* What is being asked:
Transcribe the part of the article about Akwasi Frimpong below, starting at "He’s planned to" and ending at "what it is.", word for word.

* Page text:
BEGIN

For athletes, the only thing better than being an Olympian is being an Olympian twice. One Utah man [of Ghanaian origin] hopes to do just that in Beijing next year, even though he feels the weight of an entire continent on his shoulders.
He could have taken it easy. He could have said it was too rainy and cold, however, Akwasi Frimpong knew somewhere else in the world, his competitors haven’t made excuses.
“I have to dig really deep and I have to work extra hard,” he said. “So, I’m setting the tone every single day like it’s a new day.”
It doesn’t matter if it’s cold or raining, @FrimpongAkwasi is training hard to make the @Beijing2022 Olympics. He competed in skeleton in the 2018 Games. Now, he wants to become the first African ever to medal in a Winter Olympics. We’re doing a story with him for @KSL5TV at 6. pic.twitter.com/25Ab0MDtXO— Alex Cabrero (@KSL_AlexCabrero) April 21, 2021
He has done this nearly every day because he’s hoping to make the 2022 Olympics in Beijing, even though he already competed as a skeleton racer in the 2018 Winter Olympics.
“It’s actually more fun now because I’m getting better in the sport. I’m learning more, and when you’re hitting less walls and you’re going more straight, it becomes more fun,” said Frimpong with a laugh.
He trains often at the Kearns High School track where his warm-up routines are more intense than many people’s regular workouts.
Frimpong then runs with his skeleton sled while practicing jumping on it as if he were on ice.
He has spent the past few months training with the Russian Skeleton Olympic Team in Europe, since many of North America’s sliding tracks have been closed due to COVID-19 concerns.
Since 2018, his world ranking has continued to improve.
“I have to work for it. I have to work extremely hard for it,” he said. “But I’m doing really well.”
Frimpong graduated from Utah Valley University and has lived in Utah for years, but he represents his home country of Ghana.
He’s planned to become the first African to ever medal in a Winter Olympic Games. He called it the hope of a billion.
“There’s a lot of people counting on me — 1.2 billion people in Africa and around the world, too, so it’s been fun,” he said.
If that’s not motivation enough, Frimpong said he’s also doing all of this to be an example to others who’ve been told they can’t do something, no matter what it is.
“I do it for everybody, not only just Africans, but also people all over the world, underdogs that have dreams. People who were told their dreams are unattainable or it’s not possible. I like to be that example,” said Frimpong.
He expressed his gratitude to Utahns who have pretty much adopted him as one of their own, even if he does represent another country in the Olympics.
“It means a lot,” he said. “To see so many people support a kid from Ghana, it shows the humanity. It shows how people are proud of each other, how people are supportive of each other. We live in a world where sometimes we forget that.”
There is no doubt Frimpong hasn’t forgotten that.
No matter how rainy or cold it is, or even if his wife gave birth to their second daughter just the day before, he’s training.
“Number one supporter. She’s really the MVP, basically,” said Frimpong of his wife. “I’m very blessed to have her in my life, to have such a great woman who is so supportive.”
That support helped him focus on his training.
The hope of a billion has less than a year to go until the Beijing Games.

END

* Source material:
BEGIN

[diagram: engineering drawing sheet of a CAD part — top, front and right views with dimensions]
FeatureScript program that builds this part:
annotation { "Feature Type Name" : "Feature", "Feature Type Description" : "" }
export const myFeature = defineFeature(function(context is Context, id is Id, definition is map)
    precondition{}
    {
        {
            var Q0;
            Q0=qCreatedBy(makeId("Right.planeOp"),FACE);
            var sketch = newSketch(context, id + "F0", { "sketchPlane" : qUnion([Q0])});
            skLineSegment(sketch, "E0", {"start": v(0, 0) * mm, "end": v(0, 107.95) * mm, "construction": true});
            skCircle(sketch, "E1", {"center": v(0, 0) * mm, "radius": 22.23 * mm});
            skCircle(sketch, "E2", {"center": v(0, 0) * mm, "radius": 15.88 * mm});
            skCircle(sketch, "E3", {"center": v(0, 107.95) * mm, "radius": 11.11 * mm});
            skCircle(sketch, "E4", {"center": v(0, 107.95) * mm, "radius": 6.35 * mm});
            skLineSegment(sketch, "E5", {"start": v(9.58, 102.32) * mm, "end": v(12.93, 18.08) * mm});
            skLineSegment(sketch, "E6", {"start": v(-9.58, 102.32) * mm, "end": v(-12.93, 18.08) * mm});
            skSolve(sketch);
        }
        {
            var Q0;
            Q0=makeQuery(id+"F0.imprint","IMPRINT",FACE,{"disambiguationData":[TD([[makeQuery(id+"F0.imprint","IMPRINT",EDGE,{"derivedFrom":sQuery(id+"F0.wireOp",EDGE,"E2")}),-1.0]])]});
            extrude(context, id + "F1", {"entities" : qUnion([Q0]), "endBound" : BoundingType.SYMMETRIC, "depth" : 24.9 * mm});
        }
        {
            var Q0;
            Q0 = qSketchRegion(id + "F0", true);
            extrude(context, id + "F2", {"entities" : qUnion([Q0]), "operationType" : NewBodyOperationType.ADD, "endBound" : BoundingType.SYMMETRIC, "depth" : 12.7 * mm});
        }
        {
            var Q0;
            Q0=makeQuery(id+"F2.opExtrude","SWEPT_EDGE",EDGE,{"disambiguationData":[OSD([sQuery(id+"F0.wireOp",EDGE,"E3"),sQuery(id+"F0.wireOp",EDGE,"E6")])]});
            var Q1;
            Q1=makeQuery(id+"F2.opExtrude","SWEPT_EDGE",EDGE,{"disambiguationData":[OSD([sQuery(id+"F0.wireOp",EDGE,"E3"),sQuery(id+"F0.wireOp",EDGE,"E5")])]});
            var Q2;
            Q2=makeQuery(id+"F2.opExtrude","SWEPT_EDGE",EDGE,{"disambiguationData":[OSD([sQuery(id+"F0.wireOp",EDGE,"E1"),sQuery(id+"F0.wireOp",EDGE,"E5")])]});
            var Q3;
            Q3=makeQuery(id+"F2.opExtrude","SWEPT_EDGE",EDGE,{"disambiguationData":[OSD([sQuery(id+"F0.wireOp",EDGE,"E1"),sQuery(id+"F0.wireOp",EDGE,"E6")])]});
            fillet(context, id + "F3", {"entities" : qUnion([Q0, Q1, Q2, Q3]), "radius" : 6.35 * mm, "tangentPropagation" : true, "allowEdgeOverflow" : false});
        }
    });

END

* Exercise solution:
He’s planned to become the first African to ever medal in a Winter Olympic Games. He called it the hope of a billion.
“There’s a lot of people counting on me — 1.2 billion people in Africa and around the world, too, so it’s been fun,” he said.
If that’s not motivation enough, Frimpong said he’s also doing all of this to be an example to others who’ve been told they can’t do something, no matter what it is.